● **Objective 1**
Do these statements agree with the indemnification procedures excerpt? For each, answer yes or no and quote the words of the excerpt that decide it. (a) If Indemnitee fails to notify the Company of an Indemnification Event, the Company is relieved of all its obligations under the Agreement. (b) When liability insurance may cover the event, the Company must give the insurers prompt written notice. (c) Section 3(b) changes the Company's obligations under the Agreement.
● **Objective 2**
Carry on the indemnification procedures excerpt from the point where it stops.
┌─ Excerpted text
3.             Indemnification Procedures.

 

(a)           Notice of Indemnification Event. Indemnitee shall give the Company notice as soon as practicable of any Indemnification Event of which Indemnitee becomes aware and of any request for indemnification hereunder, provided that any failure to so notify the Company shall not relieve the Company of any of its obligations under this Agreement, except if, and then only to the extent that, such failure increases the liability of the Company under this Agreement.

 

(b)           Notice to Insurers. If, at the time the Company receives notice of an Indemnification Event pursuant to Section 3(a) above, the Company has liability insurance in effect which may cover such Indemnification Event, the Company shall give prompt written notice of such Indemnification Event to the insurers in accordance with the procedures set forth in each of the applicable policies of insurance. The Company shall thereafter take all necessary or desirable action to cause such insurers to pay, on behalf of Indemnitee, all amounts payable as a result of such Indemnification Event in accordance with the terms of such policies; provided that nothing in this Section 3(b) shall affect the Company’s obligations under this Agreement or the Company’s obligations to comply with the provisions of this Agreement in a timely manner as provided.
└─
┌─ Entries
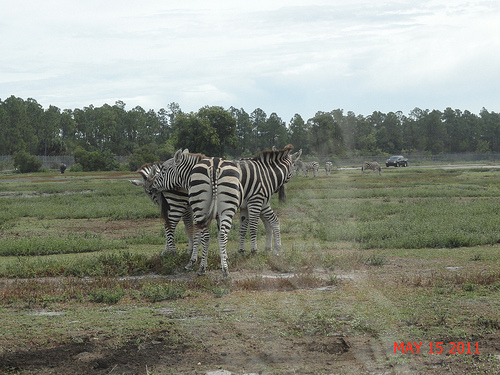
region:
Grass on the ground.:
[379, 202, 447, 263]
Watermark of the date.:
[388, 334, 488, 362]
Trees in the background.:
[309, 106, 440, 144]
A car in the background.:
[382, 149, 416, 173]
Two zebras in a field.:
[125, 134, 319, 274]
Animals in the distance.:
[294, 144, 389, 180]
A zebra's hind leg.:
[211, 209, 248, 287]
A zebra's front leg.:
[245, 186, 276, 263]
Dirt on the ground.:
[44, 339, 122, 368]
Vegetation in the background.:
[67, 146, 130, 182]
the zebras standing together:
[141, 148, 302, 271]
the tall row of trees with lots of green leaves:
[1, 100, 497, 156]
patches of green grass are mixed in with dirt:
[9, 178, 141, 283]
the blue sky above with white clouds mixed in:
[2, 3, 499, 110]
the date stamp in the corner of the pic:
[391, 343, 485, 361]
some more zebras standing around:
[298, 156, 335, 176]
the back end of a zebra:
[187, 160, 240, 267]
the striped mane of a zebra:
[250, 143, 295, 159]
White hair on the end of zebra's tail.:
[202, 194, 232, 220]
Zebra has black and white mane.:
[249, 138, 314, 174]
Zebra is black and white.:
[221, 160, 298, 184]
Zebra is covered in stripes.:
[217, 158, 317, 204]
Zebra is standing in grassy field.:
[181, 225, 354, 292]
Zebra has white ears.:
[171, 143, 190, 160]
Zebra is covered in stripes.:
[163, 158, 184, 183]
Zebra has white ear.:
└─
● **Written response 1**
(a) No: "any failure to so notify the Company shall not relieve the Company of any of its obligations under this Agreement, except if, and then only to the extent that, such failure increases the liability of the Company under this Agreement."
(b) Yes: "the Company shall give prompt written notice of such Indemnification Event to the insurers in accordance with the procedures set forth in each of the applicable policies of insurance."
(c) No: "nothing in this Section 3(b) shall affect the Company’s obligations under this Agreement"

● **Written response 2**
 

(c)           Selection of Counsel. If the Company shall be obligated hereunder to pay or advance Expenses or indemnify Indemnitee with respect to any Losses, the Company shall be entitled to assume the defense of any related Claims, with counsel selected by the Company. After the retention of such counsel by the Company, the Company will not be liable to

 



 

Indemnitee under this Agreement for any fees of counsel subsequently incurred by Indemnitee with respect to the defense of such Claims; provided that:  (i) Indemnitee shall have the right to employ counsel in connection with any such Claim at Indemnitee’s expense; and (ii) if (A) the employment of counsel by Indemnitee has been previously authorized by the Company, (B) counsel for Indemnitee shall have provided the Company with written advice that there is a conflict of interest between the Company and Indemnitee in the conduct of any such defense, or (C) the Company shall not continue to retain such counsel to defend such Claim, then the fees and expenses of Indemnitee’s counsel shall be at the expense of the Company.

 

4.             Determination of Right to Indemnification.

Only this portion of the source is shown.